ASUU threatens new strike over IPPIS, others
The Academic Staff Union of Universities (ASUU ) has threatened to resume the union action it has suspended since December 2020 over the federal government’s alleged failure to honor many of the agreements it has signed with the union.
The President, ASUU, Abubakar Tafawa Balewa University, Bauchi, Dr. Ibrahim Inuwa, stated this during a conversation with selected journalists at the secretariat of the Union.
He said the protracted strike, which was to put forward their demands for the survival of Nigeria’s public university system, was suspended in December after the two sides signed a memorandum of understanding on the various issues with timelines for implementation. of each of the eight articles.
Inuwa, who said that more than seven months after the MoU was signed, only two of the eight issues have been addressed, listed some of the issues, including earned academic stipend, funding for public university revitalization, salary shortfall, state university proliferation, and panel visitation.
Others, he added, include renegotiation, replacement of the Integrated Pay and Personnel Information System (IPPIS) with the University Transparency and Accountability Solution (UTAS), and withholding salaries and non-payment of check-off Dues, but “only salary shortfalls and visitation panels until federal universities have been addressed.”
He said: “Renegotiation of the 2009 agreement that would have been completed within eight weeks from the date of inauguration of the commission has not been concluded so far, although the commission has been inaugurated since December 2020.
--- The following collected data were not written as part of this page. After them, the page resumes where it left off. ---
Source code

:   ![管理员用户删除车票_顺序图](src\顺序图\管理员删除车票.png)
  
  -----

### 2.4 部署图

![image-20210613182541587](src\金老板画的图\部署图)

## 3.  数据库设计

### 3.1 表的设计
“The Federal Government of Nigeria willingly agreed that the UTAS will replace the IPPIS as a payment platform in federal universities after it passes an integrity test. But shortly after the agreement, FGN agents are doing everything they can to frustrate the arrival of UTAS on board.
“Meanwhile, the Office of the Accountant General of the Federation through the IPPIS office has continued to omit our members from paying salaries while others are experiencing severe salary amputation. We are convinced that this is done in consultation with the university administration by falsifying the personal details of our members.
“Meanwhile, IPPIS appears to be the corruption headquarters of the Federal Public Service as evidenced by double payment of salaries to employees, payment of salaries to non-employees, overburdening, questionable amputation of salaries, etc.”
Inuwa stated that the federal government’s body language on the proliferation of state universities shows that they are unwilling to put an end to it, and emphasized that instead, the federal government itself has participated in the proliferation of universities and the ignore obvious challenges of financing.
He further stated that it is clear to the Union that the OAGF deliberately withholds its members from paying salaries and withholding dues as a victimization ploy and coercion to enroll ASUU members in IPPIs.
“This plague,” he said, “has been visible in all federal universities in Nigeria since February 2020. This to us is an outright act of ingratitude on the part of the government for the sacrifices made by members of ASUU to establish a forward-thinking nation A clear case of punishing civilians for being patriotic.”
Inuwa stated: “Enough is enough. ASUU has had enough of the deceitful antics of the Federal Government of Nigeria.
“University campuses are becoming restless across the board as academics threaten to close again. This comes as a result of the FGN’s failure to implement many aspects of the memorandum of action it voluntarily signed with ASUU that ended the latest strike in December 2020.
“Given the government’s blatant and willful failure to honor the agreement it voluntarily signed with the Union, it is becoming clear that industrial harmony is gradually being destroyed on university campuses.
“We, therefore, call on well-meaning Nigerians to wake the FGN from its slumber to avoid another disruption of academic activity on university campuses across the country,” adding that “the atmosphere is tense and charged.”